One Cleveland scribe said New Hope used a conservative game-plan, running 80 percent of the time behind the combination of Hollivay and Guerry. Sophomore tailback Terrance Dentry ran for 154 yards and three touchdowns. The biggest run was an 80-yard score that put Cleveland in a hole it couldn’t recover from.

“Greg (Robinson) said they made too many mistakes. He felt he had a good plan, but they dropped too many passes,” Stevens said of his conversation with the Cleveland coach, who played at Vicksburg High before finishing up his prep career at Porters Chapel Academy.

New Hope got a strong game from its defensive front to keep Cleveland quarterback James Brown in check. The Trojans’ David Johnson had four sacks and Pierre Hill had two as Cleveland was limited to just a fourth quarter touchdown.

“We played well, we played real well,” New Hope coach Michael Bradley told the Bolivar Commercial. “I was proud of my kids. They played hard. We had a good game plan and executed.”

New Hope had shut out Caledonia and Houston in its last two regular season games heading into the playoffs.

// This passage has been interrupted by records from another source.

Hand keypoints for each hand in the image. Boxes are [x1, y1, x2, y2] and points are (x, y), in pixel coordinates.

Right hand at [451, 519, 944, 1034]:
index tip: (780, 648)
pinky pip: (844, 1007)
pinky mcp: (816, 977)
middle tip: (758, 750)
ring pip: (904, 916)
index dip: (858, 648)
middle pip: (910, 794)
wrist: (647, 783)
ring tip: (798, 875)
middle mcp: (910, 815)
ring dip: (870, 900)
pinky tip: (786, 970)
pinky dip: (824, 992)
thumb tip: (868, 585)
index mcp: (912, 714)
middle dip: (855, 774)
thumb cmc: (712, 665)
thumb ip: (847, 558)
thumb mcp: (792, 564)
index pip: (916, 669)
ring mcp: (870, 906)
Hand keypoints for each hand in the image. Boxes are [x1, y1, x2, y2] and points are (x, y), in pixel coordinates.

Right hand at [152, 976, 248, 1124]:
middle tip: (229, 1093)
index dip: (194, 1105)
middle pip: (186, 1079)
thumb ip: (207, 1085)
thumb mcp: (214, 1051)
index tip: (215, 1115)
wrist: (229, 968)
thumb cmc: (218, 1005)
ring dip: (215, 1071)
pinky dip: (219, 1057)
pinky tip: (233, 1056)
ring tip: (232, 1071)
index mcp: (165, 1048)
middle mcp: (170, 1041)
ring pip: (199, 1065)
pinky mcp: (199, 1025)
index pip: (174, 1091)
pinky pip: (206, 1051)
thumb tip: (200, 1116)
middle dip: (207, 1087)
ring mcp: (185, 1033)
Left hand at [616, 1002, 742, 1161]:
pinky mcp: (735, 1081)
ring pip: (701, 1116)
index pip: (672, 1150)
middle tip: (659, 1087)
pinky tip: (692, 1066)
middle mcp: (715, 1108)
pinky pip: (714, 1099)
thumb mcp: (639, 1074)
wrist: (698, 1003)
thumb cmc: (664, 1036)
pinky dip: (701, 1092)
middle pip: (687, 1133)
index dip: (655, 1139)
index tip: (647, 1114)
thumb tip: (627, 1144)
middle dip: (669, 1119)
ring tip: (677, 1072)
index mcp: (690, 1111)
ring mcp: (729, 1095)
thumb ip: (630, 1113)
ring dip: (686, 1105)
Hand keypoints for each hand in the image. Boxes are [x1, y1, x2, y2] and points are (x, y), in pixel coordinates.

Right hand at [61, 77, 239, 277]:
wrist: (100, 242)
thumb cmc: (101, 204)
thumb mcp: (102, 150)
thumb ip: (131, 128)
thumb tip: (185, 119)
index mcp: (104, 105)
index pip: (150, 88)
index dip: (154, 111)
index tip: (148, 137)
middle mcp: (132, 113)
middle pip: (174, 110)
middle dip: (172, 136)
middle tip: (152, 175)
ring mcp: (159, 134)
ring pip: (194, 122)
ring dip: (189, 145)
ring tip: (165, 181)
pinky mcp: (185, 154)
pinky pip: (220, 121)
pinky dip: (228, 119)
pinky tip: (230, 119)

New Hope may try the same plan against the Gators, who rushed for 378 yards to beat Pontotoc 30-21 in a first-round game at Memorial Stadium last week. Four different Gator backs scored touchdowns, but it was quarterback Les Lemons, who had the most yardage with 139 on 17 carries.

Lemons was ineffective in the passing game, suffering a pair of interceptions, but Stevens says those problems were corrected.

Lemons enters the New Hope game with a near-perfect balance of rushing and passing. He has 788 yards rushing and six scores while completing 63 of 133 attempts for 789 yards and six scores.

The Gators should get Jeremy Hamlin back after he missed nearly all of the Pontotoc game with an ankle sprain.